Here’s the updated code if that was too hard to follow:
from aws_cdk import (
Stack
)
from aws_cdk import aws_eks as eks
from constructs import Construct
from aws_cdk import aws_iam as iam
import aws_cdk.lambda_layer_kubectl_v30 as kubectl
class CdkStack(Stack):
def __init__(self, scope: Construct, construct_id: str, **kwargs) -> None:
super().__init__(scope, construct_id, **kwargs)
masters_role = iam.Role(self, "eks-admin", assumed_by=iam.AccountRootPrincipal())
# Create an EKS cluster
cluster = eks.Cluster(self, "quant-eks",
version=eks.KubernetesVersion.V1_30,
masters_role=masters_role,
kubectl_layer=kubectl.KubectlV30Layer(self, "KubectlLayer", ),
authentication_mode=eks.AuthenticationMode.API_AND_CONFIG_MAP
)
pods_trust_policy = iam.ServicePrincipal("pods.eks.amazonaws.com")
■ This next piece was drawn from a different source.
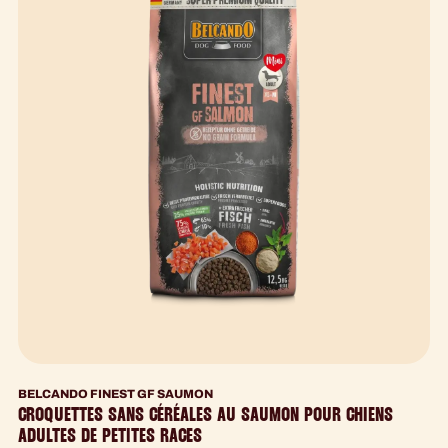
BELCANDO FINEST GF SAUMON
CROQUETTES SANS CÉRÉALES AU SAUMON POUR CHIENS
ADULTES DE PETITES RACES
role = iam.Role(self, "EBSCsiDriverRole",
assumed_by=pods_trust_policy)
role.add_to_policy(iam.PolicyStatement(
effect=iam.Effect.ALLOW,
actions=["sts:TagSession", "sts:AssumeRole"],
)
)
role.add_managed_policy(iam.ManagedPolicy.from_managed_policy_arn(self, "CSIDriver",
managed_policy_arn="arn:aws:iam::aws:policy/service-role/AmazonEBSCSIDriverPolicy")
)
eks.CfnAddon(self, "ebs-csi-addon",
addon_name="aws-ebs-csi-driver",
addon_version="v1.35.0-eksbuild.1",
cluster_name=cluster.cluster_name,
preserve_on_delete=False,
pod_identity_associations=[eks.CfnAddon.PodIdentityAssociationProperty(
role_arn=role.role_arn,
service_account="ebs-csi-controller-sa"
)]
)
If you’re unsure of the name of the service account to use or the recommended permissions it needs, you can run the following command:
aws eks describe-addon-configuration \
--query podIdentityConfiguration \
--addon-name aws-ebs-csi-driver \
--addon-version v1.31.0-eksbuild.1
This will output the following:
[
{
"serviceAccount": "ebs-csi-controller-sa",
"recommendedManagedPolicies": [
"arn:aws:iam::aws:policy/service-role/AmazonEBSCSIDriverPolicy"
]
}
]
On November 18th, Amazon published a blog announcing that EKS has simplified providing IAM permissions to EKS add-ons. Although it says that you can directly manage EKS Pod Identities using EKS add-ons operations through the EKS console, CLI, API, eksctl, and IAC tools like AWS CloudFormation, I have yet to see how this effects the experience when using the CDK.